Thursday, August 24, 2023

Retail Real Estate Is Thriving, But How?

Picture it, the year is 2023. Any and every item that can be bought sold can be accesses via the Internet from the comfort of one’s own home. For over seven years, the number of stores in existence has steadily declined. The economy is experiencing the perfect storm of rampant inflation and recessionary forces. Despite all of this, retail real estate vacancy nationwide is 5.4% and retail is thriving. Let’s take a look at why.

Savings Lead the Way

To understand movements in retail real estate, you must understand what’s happening in the world of retail. The Colliers Spring 2023 Retail Report does a great job of putting the retail market in context. To put it plainly, US consumers across the nation are unable to avoid the conspicuous elephant in the room—inflation. Faced with a decrease in the purchasing power of the dollar, consumers are searching for value and moving away from more expensive brands. These consumer choices are leading discount stores like Dollar Tree, Dollar General and Five Below to make serious investments in expanding their “brick and mortar” presence. These businesses are booming right now and depend on consumers who seek to save money on the margins. Such savings include visits to physical locations to avoid the shipping and processing fees associated with website purchases. In short, they are trading convenience for savings. The growth of these discount stores is outlined in the Talk, Business and Politics article on the expansion of brick and mortar real estate that can be found here and their expansion is easy to see in most metropolitan neighborhoods.

Adaptability Is Key

In addition to discount stores thriving, retail businesses in general have learned to become more adaptable. As the TBP article confirms, brick and mortar stores have now become the new business hubs for retailers that have a strong following online. Stores serve as locations for pick-ups, returns and exchanges. Many retailers, such as Walmart, Target and Nike currently follow this model. Gone are the days of the mega malls, which seem to have been replaced with their digital equivalents, but the need for physical customer service is still a very real one. In fact, store openings in 2022 outpaced store closings for the first time in six years, as outlined by Retail Dive here. Retailers who have been able to understand the changing needs of the consumer and the ever-evolving definition of the retail experience have thrived and those who have struggled to do so have failed, as evidenced by the recent floundering of Foot Locker, American Eagle Outfitters and the Gap.

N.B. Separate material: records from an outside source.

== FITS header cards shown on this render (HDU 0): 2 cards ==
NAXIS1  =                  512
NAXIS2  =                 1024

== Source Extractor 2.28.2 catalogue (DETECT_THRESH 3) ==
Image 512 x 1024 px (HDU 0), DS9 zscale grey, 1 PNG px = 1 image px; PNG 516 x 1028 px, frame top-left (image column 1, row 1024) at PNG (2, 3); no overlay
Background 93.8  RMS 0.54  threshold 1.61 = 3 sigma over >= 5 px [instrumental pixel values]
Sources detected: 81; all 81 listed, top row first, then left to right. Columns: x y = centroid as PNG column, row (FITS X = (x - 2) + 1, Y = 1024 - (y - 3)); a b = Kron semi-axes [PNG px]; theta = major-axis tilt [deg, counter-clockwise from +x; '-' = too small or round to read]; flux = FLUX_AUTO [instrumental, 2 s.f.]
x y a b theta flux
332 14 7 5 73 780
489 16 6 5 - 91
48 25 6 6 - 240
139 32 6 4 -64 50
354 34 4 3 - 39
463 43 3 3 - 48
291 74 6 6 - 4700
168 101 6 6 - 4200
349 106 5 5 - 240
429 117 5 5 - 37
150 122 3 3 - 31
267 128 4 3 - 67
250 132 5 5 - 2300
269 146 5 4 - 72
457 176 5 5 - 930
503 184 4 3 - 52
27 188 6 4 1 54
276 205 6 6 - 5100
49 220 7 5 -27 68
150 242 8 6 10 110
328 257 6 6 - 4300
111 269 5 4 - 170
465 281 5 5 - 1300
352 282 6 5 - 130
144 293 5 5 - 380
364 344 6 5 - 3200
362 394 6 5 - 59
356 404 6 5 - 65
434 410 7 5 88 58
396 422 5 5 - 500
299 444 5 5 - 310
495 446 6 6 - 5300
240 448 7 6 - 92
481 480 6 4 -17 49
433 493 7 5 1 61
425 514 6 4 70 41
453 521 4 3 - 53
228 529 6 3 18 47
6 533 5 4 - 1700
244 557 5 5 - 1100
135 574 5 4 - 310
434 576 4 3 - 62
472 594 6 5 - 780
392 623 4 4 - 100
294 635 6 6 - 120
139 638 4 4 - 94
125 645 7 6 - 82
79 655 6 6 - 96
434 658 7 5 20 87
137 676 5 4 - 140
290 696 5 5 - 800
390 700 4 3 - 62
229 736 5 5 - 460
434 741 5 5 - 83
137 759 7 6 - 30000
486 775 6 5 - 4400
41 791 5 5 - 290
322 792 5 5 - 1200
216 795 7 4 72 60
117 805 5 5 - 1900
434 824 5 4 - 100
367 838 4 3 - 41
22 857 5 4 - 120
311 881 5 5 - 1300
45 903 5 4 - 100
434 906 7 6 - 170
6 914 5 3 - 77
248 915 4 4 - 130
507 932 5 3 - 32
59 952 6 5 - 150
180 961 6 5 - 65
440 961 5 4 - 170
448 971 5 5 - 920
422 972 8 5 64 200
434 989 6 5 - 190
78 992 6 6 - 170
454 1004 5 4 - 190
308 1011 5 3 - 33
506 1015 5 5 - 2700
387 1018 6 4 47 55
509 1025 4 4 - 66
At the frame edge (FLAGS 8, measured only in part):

Understanding the new face of the retail experience has also led to more individualized tailoring of the shopping experience by each brand. Rather than being lumped into a central commercial hub with various other stores and brands, competing for consumer’s physical attention, retail locations serve to be a confirmation of the brand’s online presence. Each physical location has the opportunity to enhance the connection of a consumer to the brand and many retailers have opted to tailor each individual location to the needs of their local consumers, as outlined in this Retail Dive article.

Supply and Demand Still Reign Supreme

To understand the thriving state of retail real estate is to understand the integral nature of retail properties and leases to the retail market. This is evolving state of retail, however, is affected by one other factor—construction. As outlined in Cushman & Wakefield’s Q2 2023 US National Marketbeat for Retail, raising interest rates have increased the cost of construction financing and building costs continue to remain high. These conditions have resulted in a continued slowdown of new retail construction. The lack of new supply, coupled with pent-up demand has led to low vacancies across the country. Given the current financial climate, it is important to recognize that though we are not seeing a frenzy in leasing and purchasing activities on the retail side, the continued functionality of retail real estate is a win in the present economy.

So, although retail today has a different look and feel from what it once was three to five years ago, it is thriving, and retail real estate is a great place to be. Retail properties are one of the few real estate property classes that offer direct participation in tenant revenues and they offer some of the most flexible and innovative transaction structuring that exists. In many ways, retail properties pay for themselves and are well worth the time and investment, especially in the current market.